Fenomena ini menunjukkan betapa di negeri ini, kebenaran sering kali kalah menarik dibanding gosip yang punya alur cerita. Dokumen resmi, kesaksian kolektif, dan data faktual bisa jadi jelas dan logis, tetapi sebagian orang lebih memilih cerita alternatif yang berputar di media sosial. Ada daya tarik tersendiri pada narasi yang absurd—ia memancing rasa penasaran, menantang logika, dan memberi ruang bagi imajinasi.

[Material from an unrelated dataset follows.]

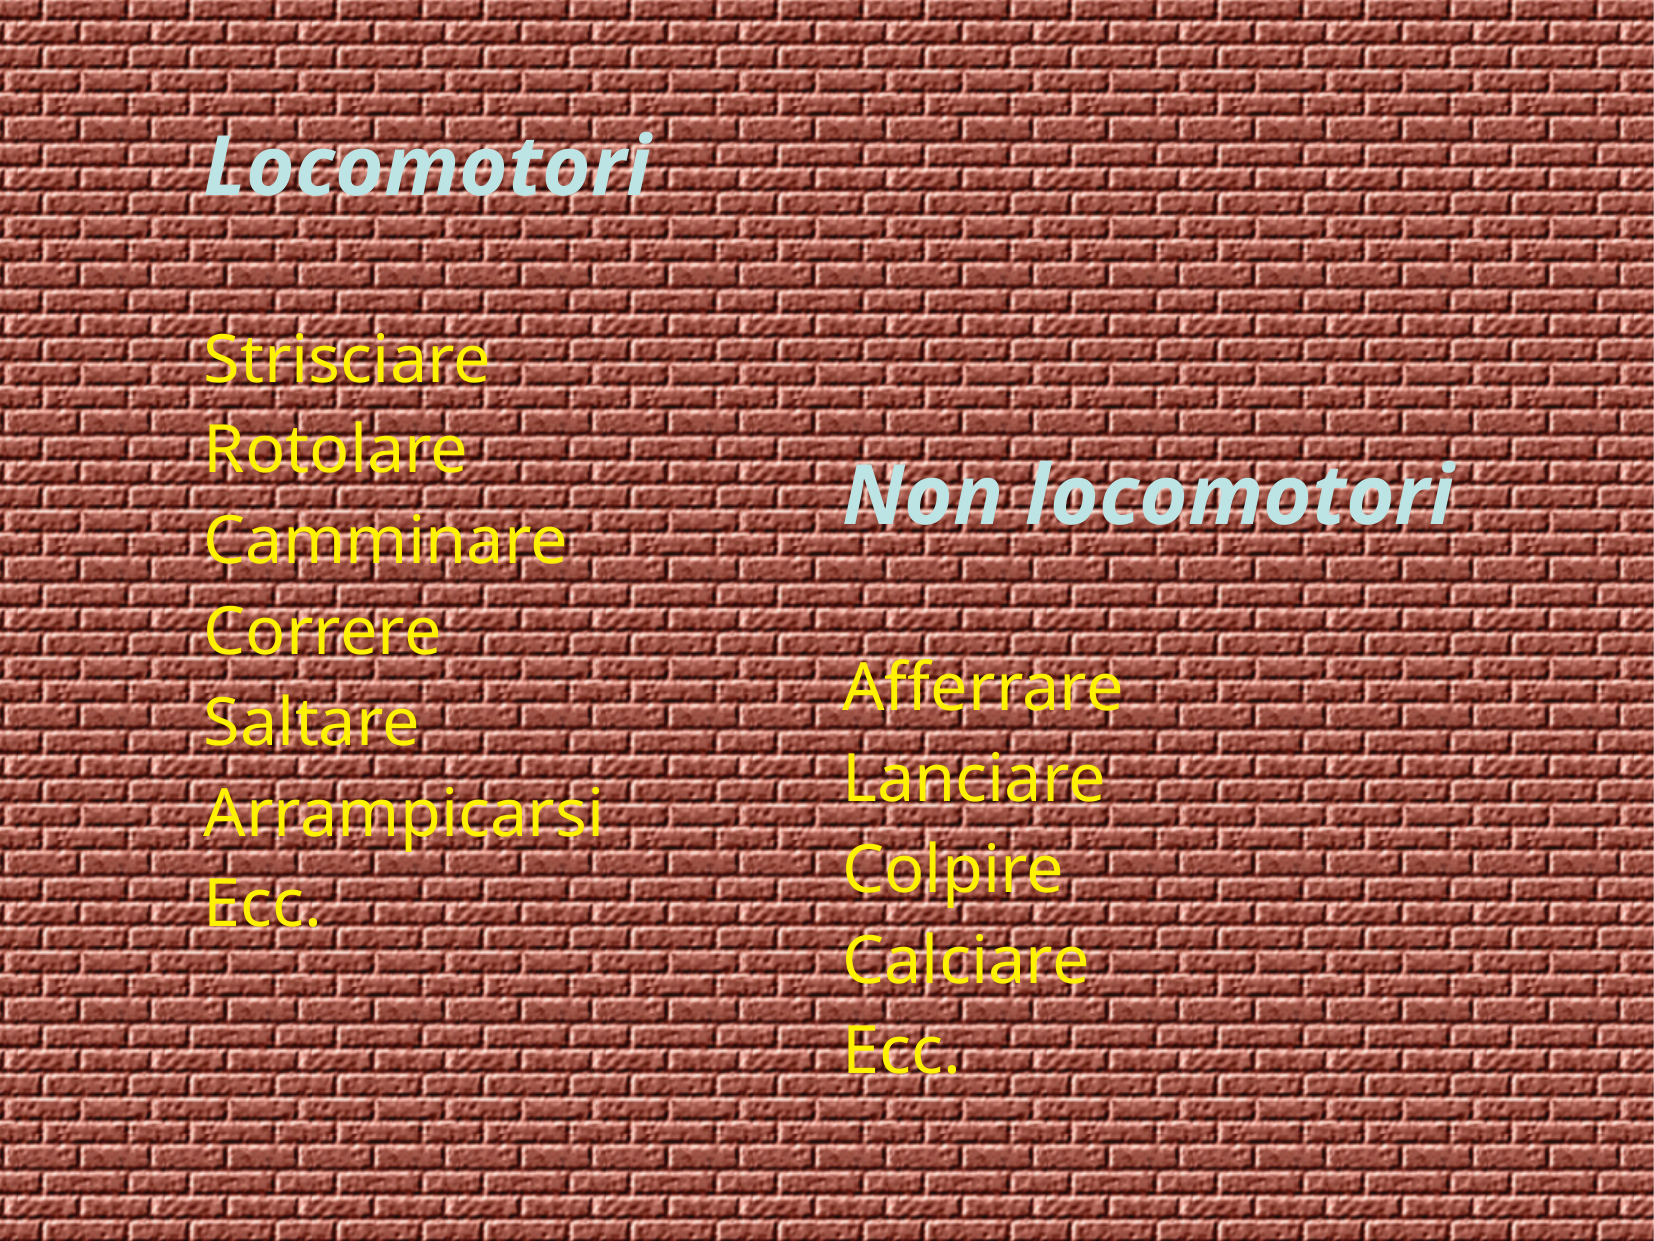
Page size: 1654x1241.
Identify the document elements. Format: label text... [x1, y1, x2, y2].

text_box Locomotori Strisciare Rotolare Camminare Correre Saltare Arrampicarsi Ecc. [188, 99, 804, 1241]
picture [0, 0, 1654, 1241]
text_box Non locomotori Afferrare Lanciare Colpire Calciare Ecc. [827, 427, 1572, 1126]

Gosip ijazah ini kembali menggeliat sejak 2022, ketika Bambang Tri Mulyono menggugat keabsahan dokumen akademik Jokowi ke pengadilan. Gugatan itu kandas, tetapi logika hukum ternyata bukan penentu akhir dalam opini publik. Di luar ruang sidang, tudingan “ijazah palsu” justru hidup lebih lama, dihidupkan oleh figur seperti Roy Suryo yang menyebutnya sebagai “upaya mencari kebenaran”, walau lebih terlihat seperti proyek personal demi eksistensi. Dari grup WhatsApp ke kanal YouTube, dari TikTok ke akun komentar politik, narasi ini menjalar ke mana-mana. Media arus utama pun—atas nama “kepentingan publik”—ikut memberi panggung.
Seperti semua polemik, selalu ada pihak yang diuntungkan dan dirugikan. Dalam kasus ini, isu ijazah menyedot atensi publik hingga hal-hal substansial luput dibahas. Program prioritas pemerintahan Prabowo—mulai dari koperasi baru hingga makan bergizi gratis—jarang menjadi sorotan. Penurunan daya beli masyarakat, krisis pangan, atau problem kesehatan publik kalah pamor dari gosip digital yang menghibur sekaligus memecah perhatian.
Bagi Jokowi sendiri, isu ini mungkin bukan ancaman besar, bahkan bisa menjadi keuntungan politis. Sepuluh tahun ditempa di panggung nasional membuatnya piawai menghadapi badai isu. Ia merespons dengan tenang, atau malah membiarkannya lewat begitu saja. Selama gosip berputar, namanya tetap berada di puncak atensi publik. Foto-fotonya beredar setiap hari, pintu rumahnya diliput media, dan ia terus hadir di kesadaran kolektif. Dalam politik, eksistensi adalah modal, dan gosip ini—suka atau tidak—membantu mempertahankannya.